Dynamical evolution of titanium, strontium, and yttrium spots on the surface of the HgMn star HD11753

Abstract

Aims: We gathered about 100 high-resolution spectra of three typical HgMn (mercury-manganese) stars, HD11753, HD53244, and HD221507, to search for slowly pulsating B-like pulsations and surface inhomogeneous distribution of various chemical elements. Methods: Classical frequency analysis methods were used to detect line profile variability and to determine the variation period. Doppler imaging reconstruction was performed to obtain abundance maps of chemical elements on the stellar surface.

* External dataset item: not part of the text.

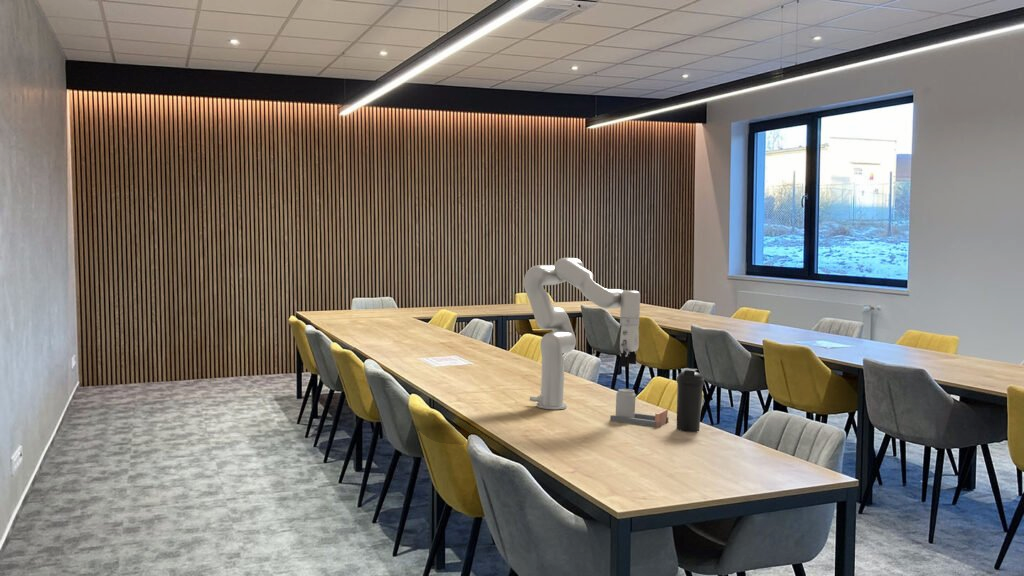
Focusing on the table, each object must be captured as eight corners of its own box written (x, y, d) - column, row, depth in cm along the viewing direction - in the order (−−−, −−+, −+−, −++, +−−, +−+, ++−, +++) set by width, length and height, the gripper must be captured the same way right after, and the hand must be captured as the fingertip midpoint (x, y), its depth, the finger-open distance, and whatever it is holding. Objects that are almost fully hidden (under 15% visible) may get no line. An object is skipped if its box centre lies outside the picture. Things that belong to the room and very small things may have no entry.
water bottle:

Results: For HD11753, which is the star with the most pronounced variability, distinct spectral line profile changes were detected for Ti, Sr, Y, Zr, and Hg, whereas for HD53244 and HD221507 the most variable line profiles belong to the elements Hg and Y, respectively. We derived rotation periods for all three stars from the variations of radial velocities and equivalent widths of spectral lines belonging to inhomogeneously distributed elements: Prot (HD11753) = 9.54 d, Prot (HD53244) = 6.16 d, and Prot (HD221507) = 1.93 d. For HD11753 the Doppler imaging technique was applied to derive the distribution of the most variable elements Ti, Sr, and Y using two datasets separated by ∼65 days. Results of Doppler imaging reconstruction revealed noticeable changes in the surface distributions of Ti II, Sr II, and Y II between the datasets, indicating the hitherto not well understood physical processes in stars with radiative envelopes that cause a rather fast dynamical chemical spot evolution.